Dataset rows -
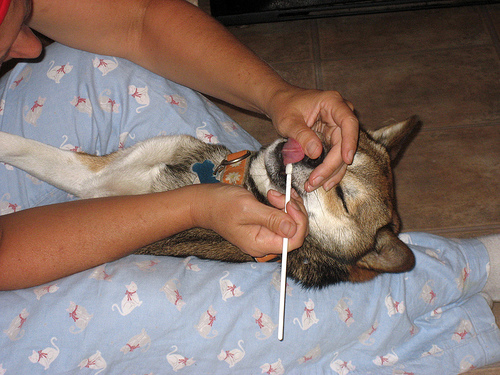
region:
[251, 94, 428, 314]
A dog heads.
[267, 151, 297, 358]
A woman trying to clean a dogs teeth.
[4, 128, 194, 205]
The bottom half of a dog.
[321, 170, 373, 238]
the left eye of a dog.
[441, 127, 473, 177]
The floor near a woman laying down.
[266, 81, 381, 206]
The left hand of a woman.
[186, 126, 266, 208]
A dog tag on a dog's neck.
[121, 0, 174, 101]
A crease in a woman's left arm.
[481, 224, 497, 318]
A sock covered section of a leg.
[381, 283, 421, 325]
White print on a woman's outfit.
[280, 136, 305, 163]
dog has tongue out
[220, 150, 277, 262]
dog wearing orange collar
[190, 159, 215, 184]
dog has blue tag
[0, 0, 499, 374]
person holding dog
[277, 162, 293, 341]
person holding long white q-tip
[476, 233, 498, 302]
person wearing white sock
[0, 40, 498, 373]
person wearing blue pajama pants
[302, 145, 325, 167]
dog has black nose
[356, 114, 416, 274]
dog has two ears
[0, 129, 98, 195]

Exercise instructions - Update the listing above so that "region" is replaced with "area" wherever it appears, with everything else unchanged. Leave the pictures out of the reproduced listing.

Worked answer -
area:
[251, 94, 428, 314]
A dog heads.
[267, 151, 297, 358]
A woman trying to clean a dogs teeth.
[4, 128, 194, 205]
The bottom half of a dog.
[321, 170, 373, 238]
the left eye of a dog.
[441, 127, 473, 177]
The floor near a woman laying down.
[266, 81, 381, 206]
The left hand of a woman.
[186, 126, 266, 208]
A dog tag on a dog's neck.
[121, 0, 174, 101]
A crease in a woman's left arm.
[481, 224, 497, 318]
A sock covered section of a leg.
[381, 283, 421, 325]
White print on a woman's outfit.
[280, 136, 305, 163]
dog has tongue out
[220, 150, 277, 262]
dog wearing orange collar
[190, 159, 215, 184]
dog has blue tag
[0, 0, 499, 374]
person holding dog
[277, 162, 293, 341]
person holding long white q-tip
[476, 233, 498, 302]
person wearing white sock
[0, 40, 498, 373]
person wearing blue pajama pants
[302, 145, 325, 167]
dog has black nose
[356, 114, 416, 274]
dog has two ears
[0, 129, 98, 195]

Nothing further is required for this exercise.